Why Halal May Be The Biggest Business Opportunity In The World

A US$2.3-trillion industry is nothing to sniff at. That’s what the global Halal economy is estimated to be worth, and companies are starting to take notice.

Halal, which means “permissible” in Arabic, denotes products that are in accordance with Muslim law, can include food and beverage products. But halal can go far beyond food and include fashion, Islamic banking, and tourism packages for holidays that abide by the rules of Islam.

Ottawa-based Queendom Hijabs specializes in designing hijabs for athletics, for example. And last month, CBC News reported about Salaam Swipe, a new Tinder-like “matching app” created by a developer from Surrey, B.C. Described as a "halal dating" platform, Salaam Swipe aims to match potential couples based on their religious and spiritual identities towards the ultimate goal of marriage.

Meanwhile, the website Zilzar.com is looking to make a splash in the e-commerce game as a “Muslim lifestyle” answer to America’s eBay and China’s Alibaba marketplaces. Zilzar.com, which sells anything from Muslim prayer beads to halal cosmetics and fashion items, marks one year since its launch next month. Zilzar.com now has than 12,000 vendors around the world.

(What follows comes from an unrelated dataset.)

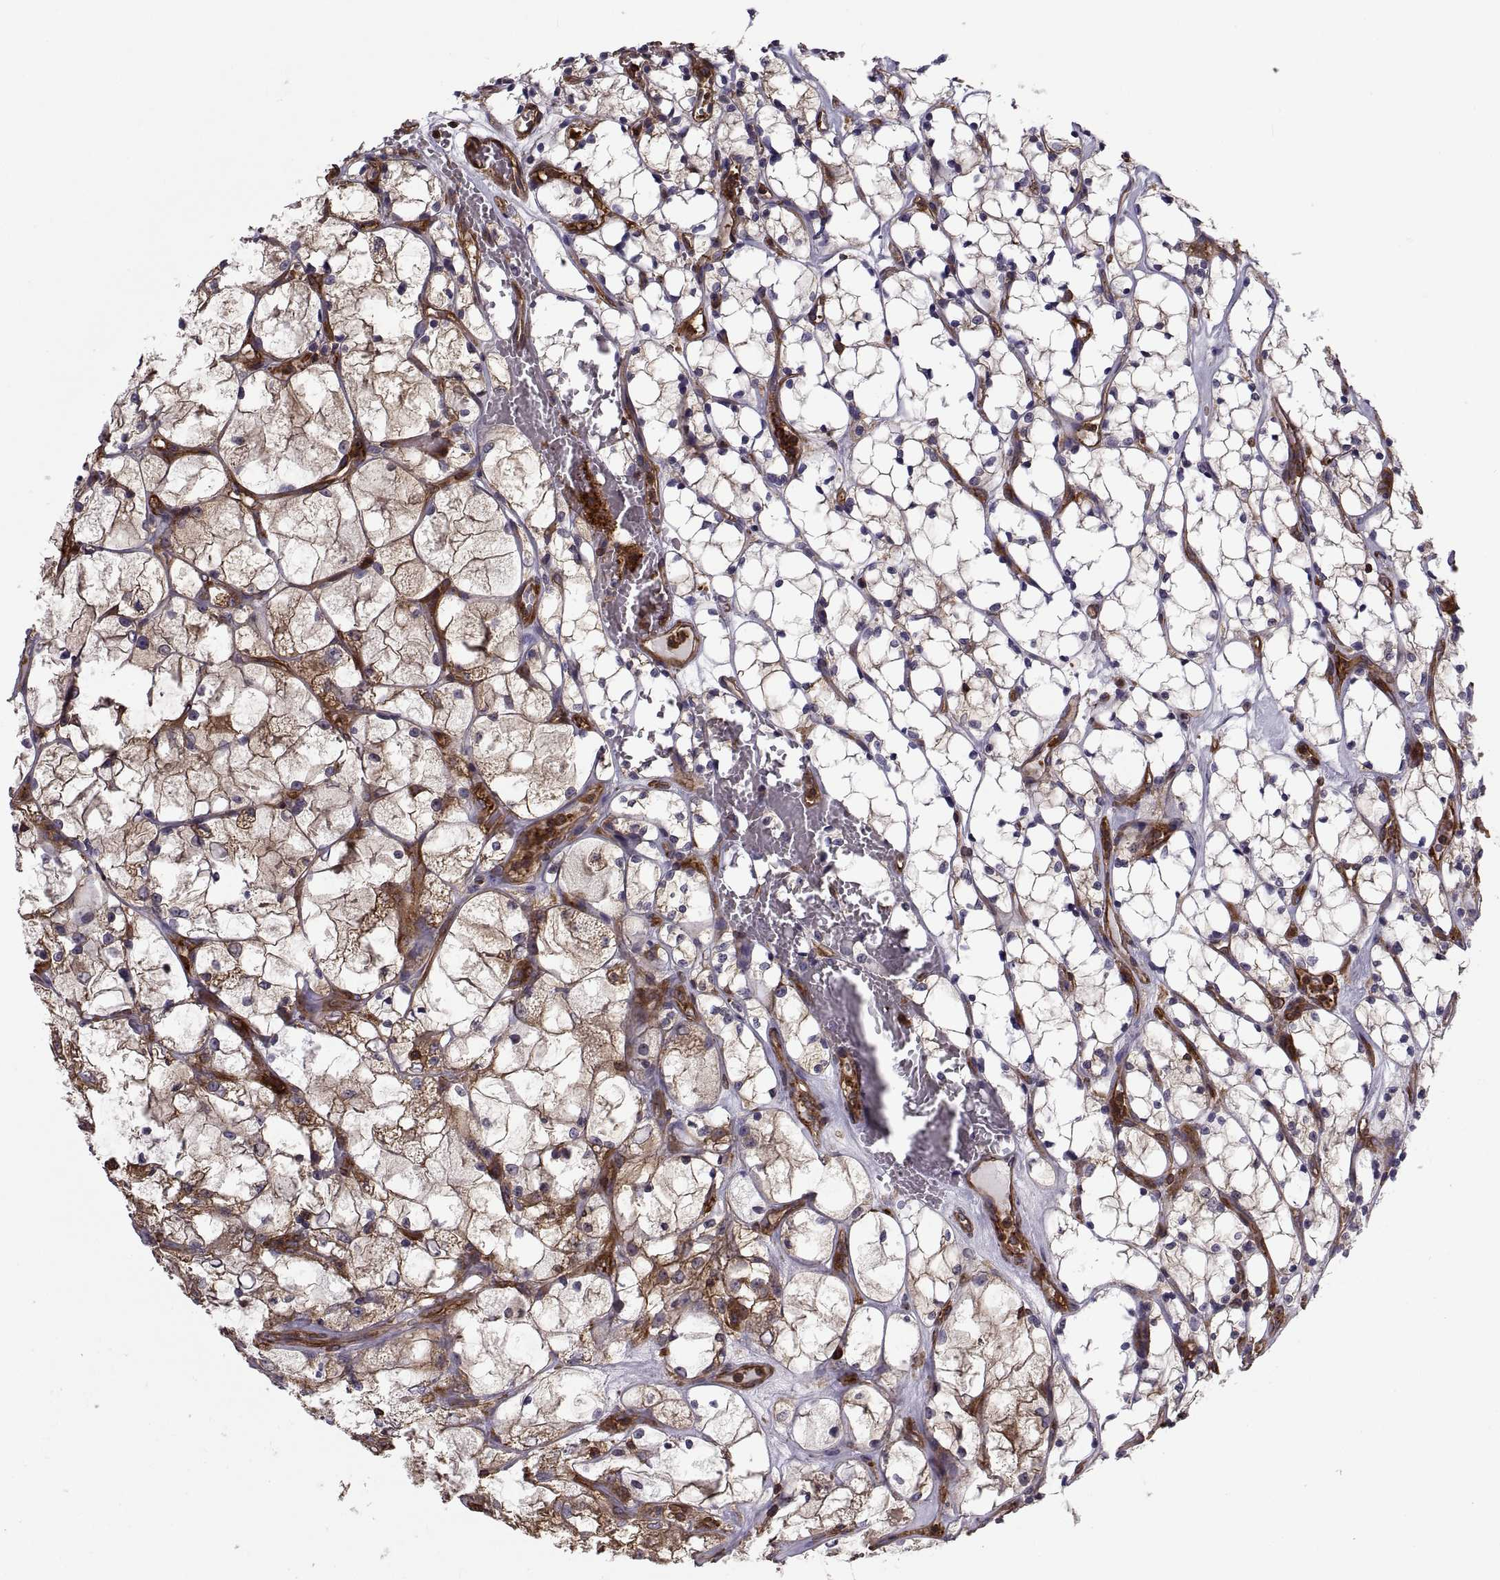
{"staining": {"intensity": "moderate", "quantity": "25%-75%", "location": "cytoplasmic/membranous"}, "tissue": "renal cancer", "cell_type": "Tumor cells", "image_type": "cancer", "snomed": [{"axis": "morphology", "description": "Adenocarcinoma, NOS"}, {"axis": "topography", "description": "Kidney"}], "caption": "Renal cancer (adenocarcinoma) stained with DAB immunohistochemistry shows medium levels of moderate cytoplasmic/membranous staining in about 25%-75% of tumor cells. (DAB (3,3'-diaminobenzidine) IHC, brown staining for protein, blue staining for nuclei).", "gene": "MYH9", "patient": {"sex": "female", "age": 69}}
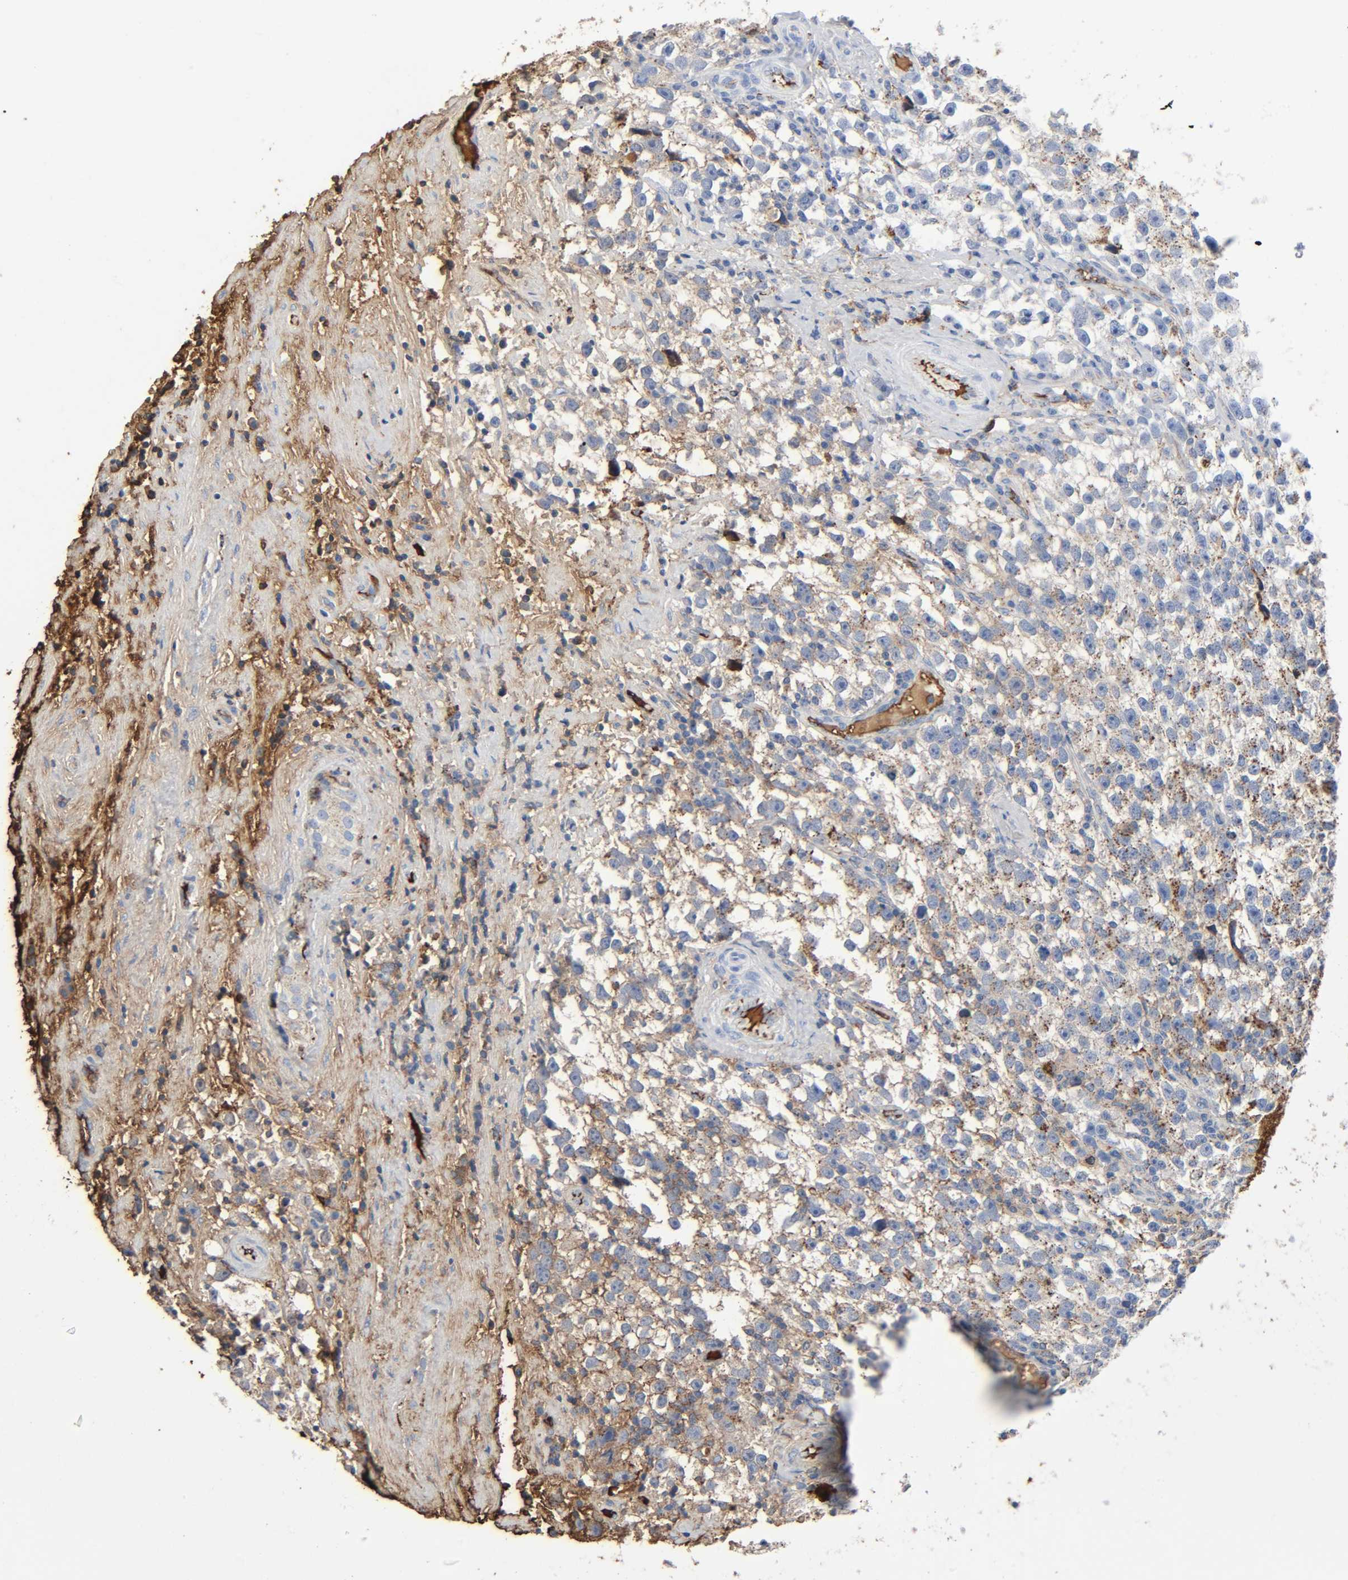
{"staining": {"intensity": "moderate", "quantity": "25%-75%", "location": "cytoplasmic/membranous"}, "tissue": "testis cancer", "cell_type": "Tumor cells", "image_type": "cancer", "snomed": [{"axis": "morphology", "description": "Seminoma, NOS"}, {"axis": "topography", "description": "Testis"}], "caption": "This photomicrograph displays IHC staining of human seminoma (testis), with medium moderate cytoplasmic/membranous expression in approximately 25%-75% of tumor cells.", "gene": "C3", "patient": {"sex": "male", "age": 33}}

With Islam now the world’s fastest-growing religion, tapping into the Shariah-friendly marketplace is considered a vital money-making strategy for businesses, says Mohammed Shukri Abdullah, CEO of the World Halal Summit in Malaysia. And not just for those in predominantly Muslim nations.

“With a huge prospect of the halal economy from food and beverages, to cosmetics and pharmaceuticals and the booming tourism and hospitality industry, it’s an industry that is set to grow substantially with the increasing Muslim population,” Abdullah said.

Prime Minister Stephen Harper’s government has taken notice, too, particularly when it comes to the $1-trillion Islamic banking economy. (Islamic banking is guided by Shariah principles, which prohibits the collection and payment of interest, as well as banning investments in “haram” or forbidden products and services such as pork and alcohol.)

In 2013, the Conservative government helped sponsor a World Islamic Banking Conference in the Persian Gulf, and has recognized there is a gaining interest in Shariah-compliant banking solutions in North America, according to Walid Hejazi, an associate professor at the University of Toronto’s Rotman School of Management.

“Awareness in Canada of Islamic banking has increased dramatically in the last few years,” Hejazi told the Vancouver Sun.

According to the World Halal Summit, there are 1.8 billion Muslims around the world. Within the next 15 years, that population is expected to increase to 2.2 billion.

Canadian roughly 1 million Muslims make up around 3.2 per cent of the country’s total population. That population rose about 82 per cent in the decade between 2001, when Muslim representation was at about 579,000 people, and 2011.